### TASK STATEMENT:
It is required that all of the data be written out exactly.

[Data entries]
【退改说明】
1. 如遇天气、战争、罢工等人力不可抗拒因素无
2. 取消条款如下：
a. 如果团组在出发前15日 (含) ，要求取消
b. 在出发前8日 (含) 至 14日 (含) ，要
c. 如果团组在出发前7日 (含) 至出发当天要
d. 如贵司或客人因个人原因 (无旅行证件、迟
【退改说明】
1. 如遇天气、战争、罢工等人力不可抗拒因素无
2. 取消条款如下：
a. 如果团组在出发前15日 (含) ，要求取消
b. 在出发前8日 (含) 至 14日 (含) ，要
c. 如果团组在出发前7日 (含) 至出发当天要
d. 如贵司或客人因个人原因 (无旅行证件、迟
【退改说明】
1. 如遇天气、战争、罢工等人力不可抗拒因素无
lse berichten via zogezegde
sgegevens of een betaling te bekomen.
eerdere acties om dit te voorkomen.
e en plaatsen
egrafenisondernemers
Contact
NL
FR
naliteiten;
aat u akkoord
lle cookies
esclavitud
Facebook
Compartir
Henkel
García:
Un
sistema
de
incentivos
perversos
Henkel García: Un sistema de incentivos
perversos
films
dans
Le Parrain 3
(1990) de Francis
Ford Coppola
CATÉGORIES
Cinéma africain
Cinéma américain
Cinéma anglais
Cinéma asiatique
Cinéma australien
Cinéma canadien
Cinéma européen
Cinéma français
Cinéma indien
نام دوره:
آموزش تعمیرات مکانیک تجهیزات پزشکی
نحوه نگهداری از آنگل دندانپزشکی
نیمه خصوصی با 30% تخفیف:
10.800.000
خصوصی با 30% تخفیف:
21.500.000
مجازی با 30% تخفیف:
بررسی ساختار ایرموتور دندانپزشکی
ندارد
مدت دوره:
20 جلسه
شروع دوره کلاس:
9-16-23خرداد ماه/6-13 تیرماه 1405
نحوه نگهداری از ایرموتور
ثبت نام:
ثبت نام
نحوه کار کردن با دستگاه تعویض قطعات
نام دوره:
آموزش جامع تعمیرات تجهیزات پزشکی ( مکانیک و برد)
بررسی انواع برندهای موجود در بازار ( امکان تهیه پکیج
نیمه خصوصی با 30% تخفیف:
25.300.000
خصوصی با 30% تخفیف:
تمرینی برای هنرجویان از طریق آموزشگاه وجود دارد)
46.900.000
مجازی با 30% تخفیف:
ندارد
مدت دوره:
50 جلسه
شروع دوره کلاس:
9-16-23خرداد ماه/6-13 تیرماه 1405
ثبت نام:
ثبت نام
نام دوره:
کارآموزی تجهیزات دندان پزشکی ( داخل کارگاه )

### RESULT BELOW:
【退改说明】
1. 如遇天气、战争、罢工等人力不可抗拒因素无
2. 取消条款如下：
a. 如果团组在出发前15日 (含) ，要求取消
b. 在出发前8日 (含) 至 14日 (含) ，要
c. 如果团组在出发前7日 (含) 至出发当天要
d. 如贵司或客人因个人原因 (无旅行证件、迟
【退改说明】
1. 如遇天气、战争、罢工等人力不可抗拒因素无
2. 取消条款如下：
a. 如果团组在出发前15日 (含) ，要求取消
b. 在出发前8日 (含) 至 14日 (含) ，要
c. 如果团组在出发前7日 (含) 至出发当天要
d. 如贵司或客人因个人原因 (无旅行证件、迟
【退改说明】
1. 如遇天气、战争、罢工等人力不可抗拒因素无
lse berichten via zogezegde
sgegevens of een betaling te bekomen.
eerdere acties om dit te voorkomen.
e en plaatsen
egrafenisondernemers
Contact
NL
FR
naliteiten;
aat u akkoord
lle cookies
esclavitud
Facebook
Compartir
Henkel
García:
Un
sistema
de
incentivos
perversos
Henkel García: Un sistema de incentivos
perversos
films
dans
Le Parrain 3
(1990) de Francis
Ford Coppola
CATÉGORIES
Cinéma africain
Cinéma américain
Cinéma anglais
Cinéma asiatique
Cinéma australien
Cinéma canadien
Cinéma européen
Cinéma français
Cinéma indien
نام دوره:
آموزش تعمیرات مکانیک تجهیزات پزشکی
نحوه نگهداری از آنگل دندانپزشکی
نیمه خصوصی با 30% تخفیف:
10.800.000
خصوصی با 30% تخفیف:
21.500.000
مجازی با 30% تخفیف:
بررسی ساختار ایرموتور دندانپزشکی
ندارد
مدت دوره:
20 جلسه
شروع دوره کلاس:
9-16-23خرداد ماه/6-13 تیرماه 1405
نحوه نگهداری از ایرموتور
ثبت نام:
ثبت نام
نحوه کار کردن با دستگاه تعویض قطعات
نام دوره:
آموزش جامع تعمیرات تجهیزات پزشکی ( مکانیک و برد)
بررسی انواع برندهای موجود در بازار ( امکان تهیه پکیج
نیمه خصوصی با 30% تخفیف:
25.300.000
خصوصی با 30% تخفیف:
تمرینی برای هنرجویان از طریق آموزشگاه وجود دارد)
46.900.000
مجازی با 30% تخفیف:
ندارد
مدت دوره:
50 جلسه
شروع دوره کلاس:
9-16-23خرداد ماه/6-13 تیرماه 1405
ثبت نام:
ثبت نام
نام دوره:
کارآموزی تجهیزات دندان پزشکی ( داخل کارگاه )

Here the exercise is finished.